A Problem That Only Quantum Computers Will Ever Be Able to Solve - CraneWorm
https://www.quantamagazine.org/finally-a-problem-that-only-quantum-computers-will-ever-be-able-to-solve-20180621/
======
peterlk
> Here’s the problem. Imagine you have two random number generators, each
> producing a sequence of digits. The question for your computer is this: Are
> the two sequences completely independent from each other, or are they
> related in a hidden way (where one sequence is the “Fourier transform” of
> the other)?

and then

> The new paper by Raz and Tal proves that a quantum computer needs far fewer
> hints than a classical computer to solve the forrelation problem. In fact, a
> quantum computer needs just one hint, while even with unlimited hints,
> there’s no algorithm in PH that can solve the problem.

At the risk of someone winning buzzword bingo, this feels very AGI-esque. It
seems to me that right now, our best classification algorithms are very bad at
extrapolating related patterns on sequences that are related, but that the
classifier has never seen. Or, more clearly, it is bad at correlating pattern
unless the success heuristic has been tuned to look for it. If we have proved
that classical computers cannot escape their heuristic, but quantum computers
could (i.e. "dear computer, find related patterns, ready, go"), that seems
like a very compelling reason to dump money into quantum computers.

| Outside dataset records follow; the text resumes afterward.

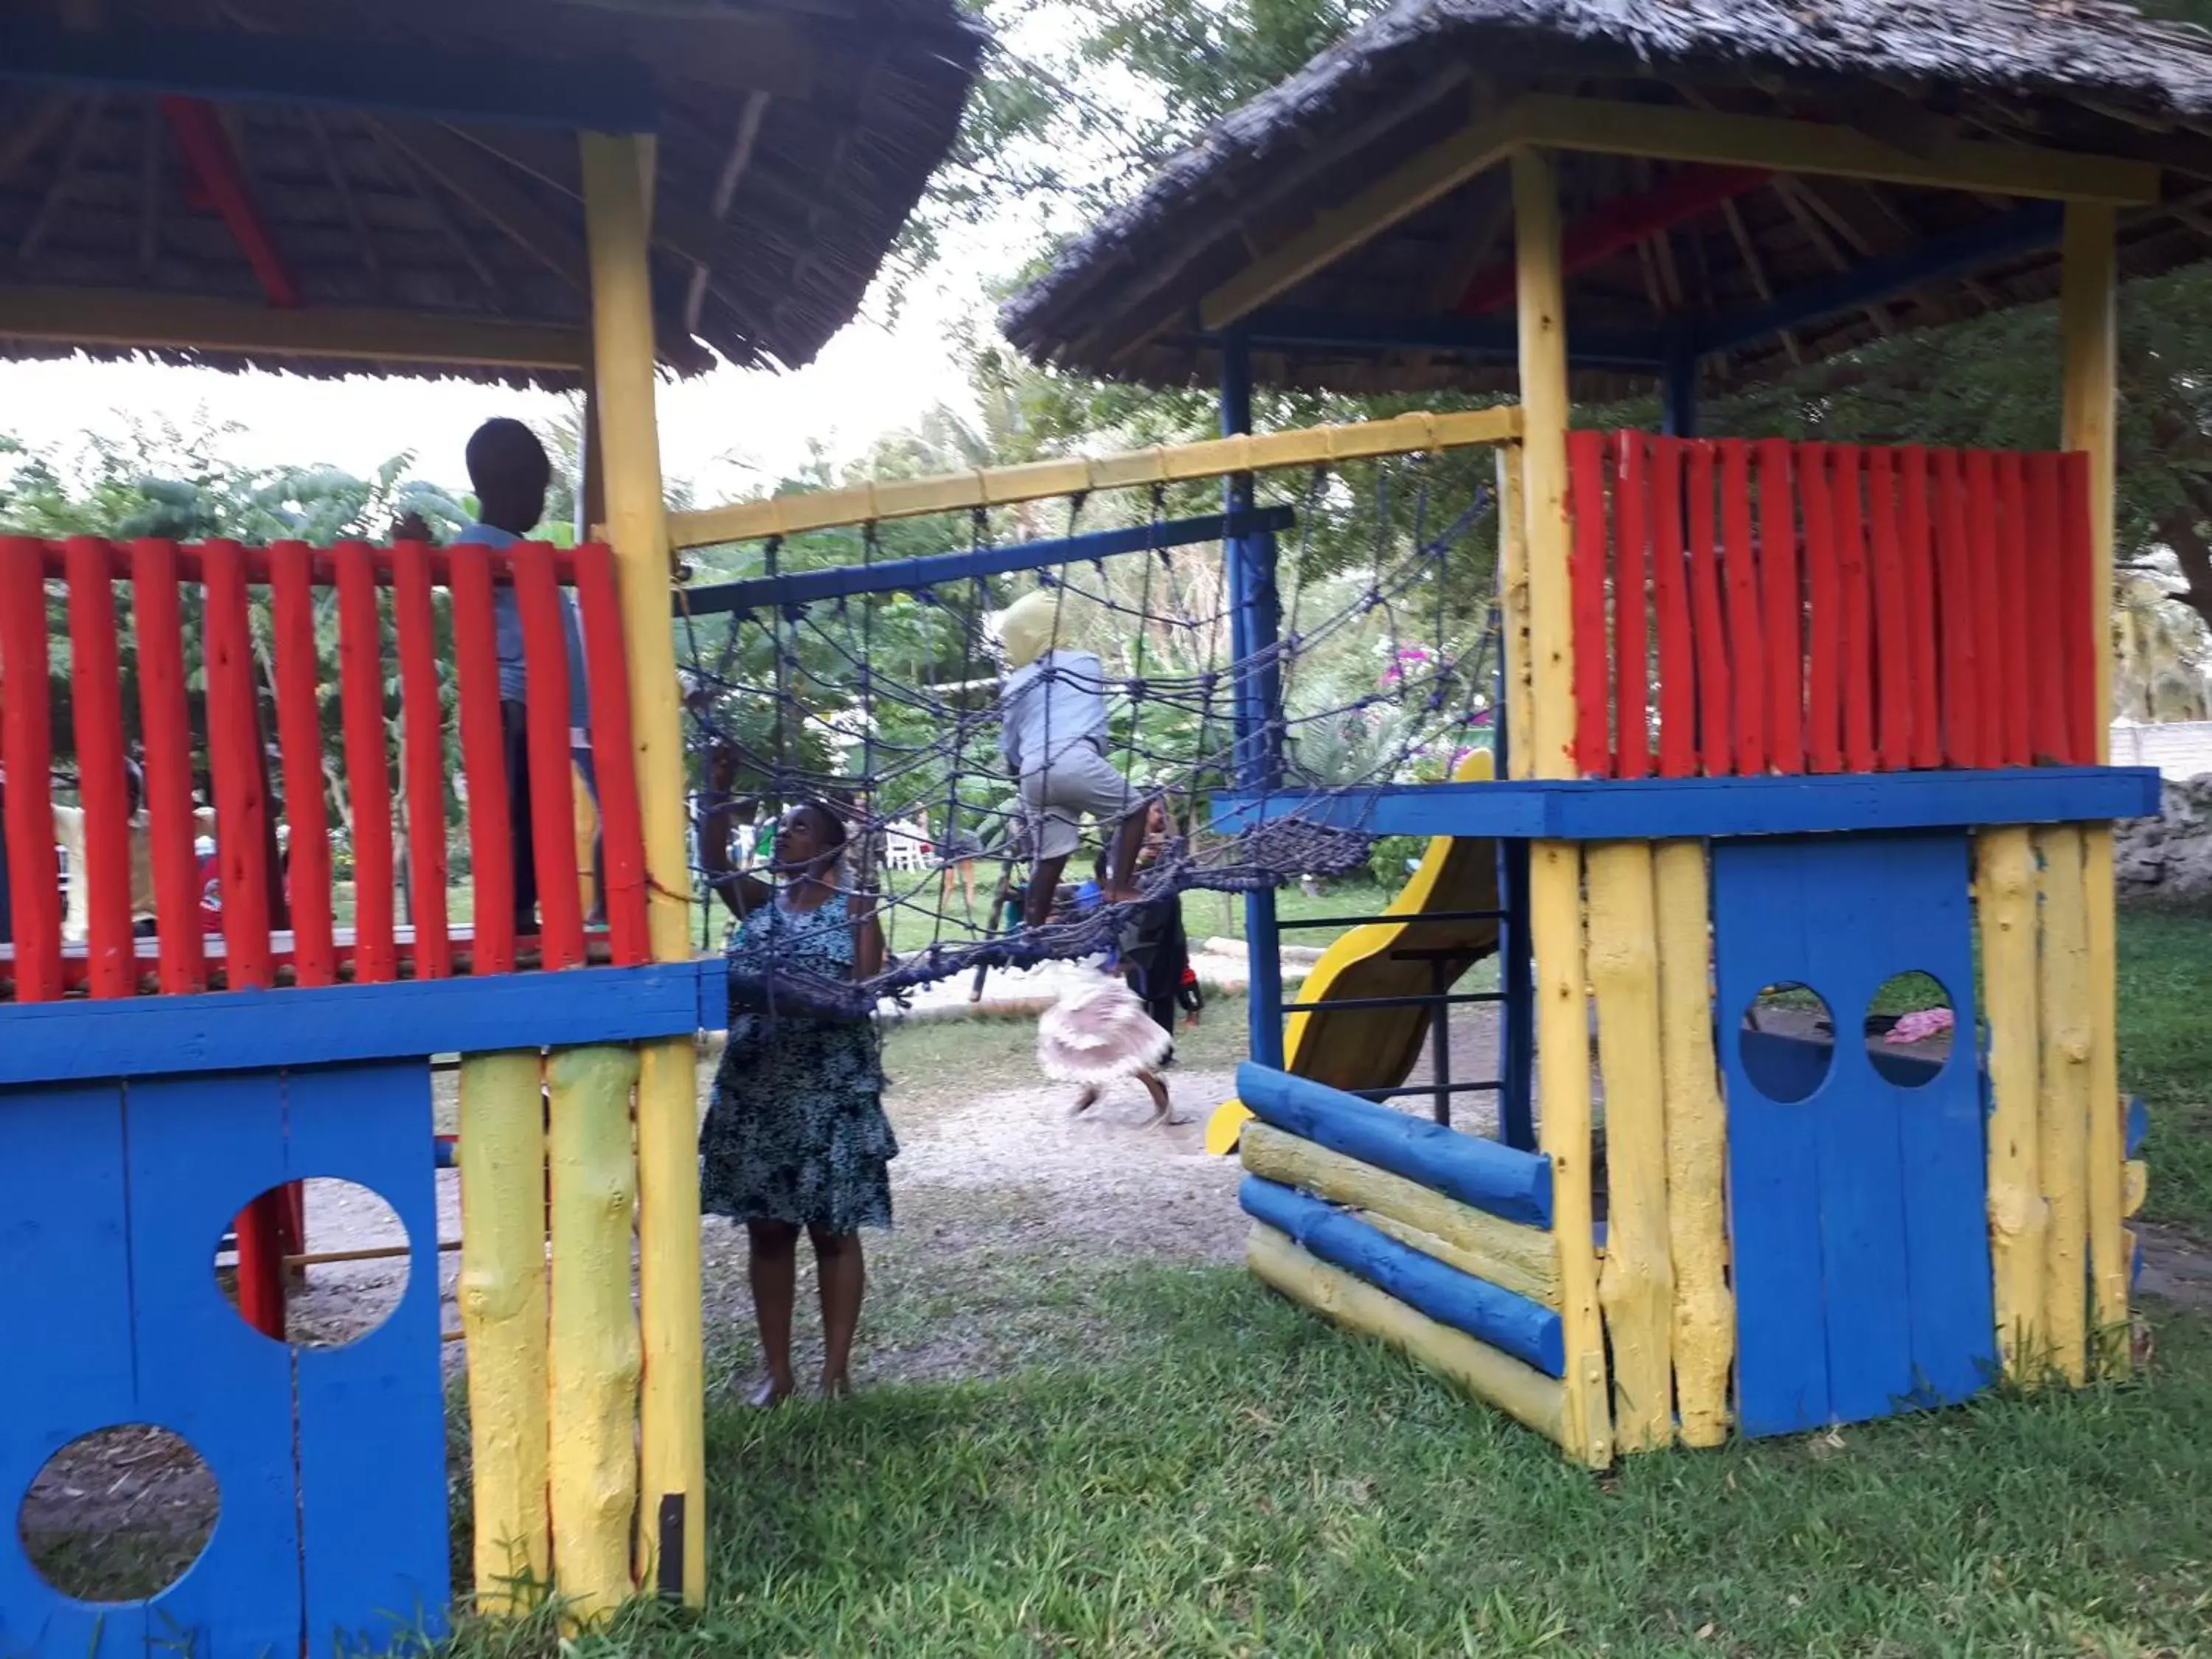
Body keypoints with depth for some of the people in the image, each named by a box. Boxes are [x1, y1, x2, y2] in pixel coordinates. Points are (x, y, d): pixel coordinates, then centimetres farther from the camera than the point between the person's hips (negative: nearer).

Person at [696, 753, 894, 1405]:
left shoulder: (854, 911, 0)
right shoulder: (758, 903, 10)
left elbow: (864, 993, -9)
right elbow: (713, 861, -7)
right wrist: (720, 786, -15)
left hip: (831, 1091, -4)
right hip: (754, 1089, 4)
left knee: (833, 1230, 4)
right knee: (766, 1229, 8)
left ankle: (836, 1367, 15)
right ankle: (776, 1369, 19)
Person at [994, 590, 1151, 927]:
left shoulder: (1013, 687, 20)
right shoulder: (1085, 663, 16)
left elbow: (1008, 746, 22)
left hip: (1033, 772, 4)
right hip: (1074, 759, -4)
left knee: (1049, 855, 11)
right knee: (1132, 811, 12)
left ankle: (1034, 928, 13)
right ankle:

Anyone more knowledgeable care to temper my excitement?

------
gus_massa
Dupe:
[https://news.ycombinator.com/item?id=17368493](https://news.ycombinator.com/item?id=17368493)

I'll copy the first comment by fyi1183

> _This is basically the TCS version of a clickbait headline. It 's a
> separation of BQP and PH by an oracle. Certainly a nice result, but to put
> it into context, we also have a separation of P and NP by an oracle. Yet, we
> are very far away from actually proving that P and NP are distinct._